Records for the exercise Block Start

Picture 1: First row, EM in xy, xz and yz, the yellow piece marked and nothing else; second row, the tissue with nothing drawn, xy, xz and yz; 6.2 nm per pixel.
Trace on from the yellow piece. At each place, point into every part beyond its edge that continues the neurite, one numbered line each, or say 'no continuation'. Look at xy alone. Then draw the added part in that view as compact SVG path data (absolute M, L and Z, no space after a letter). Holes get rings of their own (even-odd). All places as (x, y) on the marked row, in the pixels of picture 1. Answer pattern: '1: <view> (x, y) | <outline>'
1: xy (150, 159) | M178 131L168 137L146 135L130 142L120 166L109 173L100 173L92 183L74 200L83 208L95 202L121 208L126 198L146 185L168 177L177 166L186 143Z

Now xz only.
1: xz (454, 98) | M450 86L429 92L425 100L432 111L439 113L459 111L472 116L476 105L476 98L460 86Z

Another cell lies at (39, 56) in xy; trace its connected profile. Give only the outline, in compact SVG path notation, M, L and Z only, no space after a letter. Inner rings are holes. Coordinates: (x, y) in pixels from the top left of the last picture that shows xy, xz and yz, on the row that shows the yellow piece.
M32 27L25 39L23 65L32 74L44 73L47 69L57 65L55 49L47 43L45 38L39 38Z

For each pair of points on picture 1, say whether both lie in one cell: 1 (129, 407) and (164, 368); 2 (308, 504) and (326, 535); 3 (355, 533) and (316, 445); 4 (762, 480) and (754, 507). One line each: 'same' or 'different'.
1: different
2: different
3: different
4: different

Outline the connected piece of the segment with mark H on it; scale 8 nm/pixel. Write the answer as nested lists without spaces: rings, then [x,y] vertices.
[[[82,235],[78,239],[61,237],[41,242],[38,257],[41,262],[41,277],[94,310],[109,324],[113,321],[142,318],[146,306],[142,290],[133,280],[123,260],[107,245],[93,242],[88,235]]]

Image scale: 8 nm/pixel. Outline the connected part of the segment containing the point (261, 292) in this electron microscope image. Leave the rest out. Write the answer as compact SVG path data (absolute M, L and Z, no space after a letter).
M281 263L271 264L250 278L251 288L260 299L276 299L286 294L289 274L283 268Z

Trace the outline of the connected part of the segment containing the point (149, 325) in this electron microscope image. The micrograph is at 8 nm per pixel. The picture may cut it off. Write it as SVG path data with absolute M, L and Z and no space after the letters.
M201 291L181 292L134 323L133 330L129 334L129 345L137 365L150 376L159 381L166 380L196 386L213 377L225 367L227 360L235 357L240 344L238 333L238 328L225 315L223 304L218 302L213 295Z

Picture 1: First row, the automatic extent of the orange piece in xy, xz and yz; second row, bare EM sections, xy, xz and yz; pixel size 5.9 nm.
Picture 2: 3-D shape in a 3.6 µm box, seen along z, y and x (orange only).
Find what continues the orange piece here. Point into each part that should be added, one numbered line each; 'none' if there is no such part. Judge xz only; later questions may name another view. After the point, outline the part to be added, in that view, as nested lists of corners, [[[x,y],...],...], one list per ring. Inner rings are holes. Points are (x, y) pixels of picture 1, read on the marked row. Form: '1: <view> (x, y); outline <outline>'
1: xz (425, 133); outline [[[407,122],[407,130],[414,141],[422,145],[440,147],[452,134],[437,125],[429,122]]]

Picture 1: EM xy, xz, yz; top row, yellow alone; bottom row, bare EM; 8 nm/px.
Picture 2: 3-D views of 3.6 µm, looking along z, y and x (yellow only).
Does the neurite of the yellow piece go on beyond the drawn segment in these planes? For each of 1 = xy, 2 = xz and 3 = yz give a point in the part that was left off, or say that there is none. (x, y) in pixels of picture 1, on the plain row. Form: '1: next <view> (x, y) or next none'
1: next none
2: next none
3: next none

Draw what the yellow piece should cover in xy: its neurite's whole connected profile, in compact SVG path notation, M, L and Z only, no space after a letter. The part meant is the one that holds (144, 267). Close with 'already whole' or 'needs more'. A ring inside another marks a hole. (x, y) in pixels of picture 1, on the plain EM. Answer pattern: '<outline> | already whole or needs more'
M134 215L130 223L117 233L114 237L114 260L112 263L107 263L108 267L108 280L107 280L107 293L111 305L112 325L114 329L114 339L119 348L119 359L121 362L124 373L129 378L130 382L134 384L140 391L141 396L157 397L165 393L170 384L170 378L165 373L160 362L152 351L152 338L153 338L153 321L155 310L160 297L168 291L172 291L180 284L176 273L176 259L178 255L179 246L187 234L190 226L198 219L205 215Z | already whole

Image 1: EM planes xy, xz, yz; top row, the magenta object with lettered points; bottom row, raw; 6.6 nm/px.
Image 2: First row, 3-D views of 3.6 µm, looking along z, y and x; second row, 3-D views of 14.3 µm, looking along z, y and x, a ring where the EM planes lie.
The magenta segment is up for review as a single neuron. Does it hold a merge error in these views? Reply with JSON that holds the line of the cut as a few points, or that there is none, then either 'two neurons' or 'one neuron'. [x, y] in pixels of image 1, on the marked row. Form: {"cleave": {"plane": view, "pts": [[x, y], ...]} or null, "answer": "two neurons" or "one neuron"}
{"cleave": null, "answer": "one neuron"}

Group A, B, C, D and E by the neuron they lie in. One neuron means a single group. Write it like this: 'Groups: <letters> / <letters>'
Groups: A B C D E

Records for the exercise Block End

## Work item
Review the preceding data and report every line that includes the string "second".

## Response area
Picture 1: First row, EM in xy, xz and yz, the yellow piece marked and nothing else; second row, the tissue with nothing drawn, xy, xz and yz; 6.2 nm per pixel.
Picture 1: First row, the automatic extent of the orange piece in xy, xz and yz; second row, bare EM sections, xy, xz and yz; pixel size 5.9 nm.
Image 2: First row, 3-D views of 3.6 µm, looking along z, y and x; second row, 3-D views of 14.3 µm, looking along z, y and x, a ring where the EM planes lie.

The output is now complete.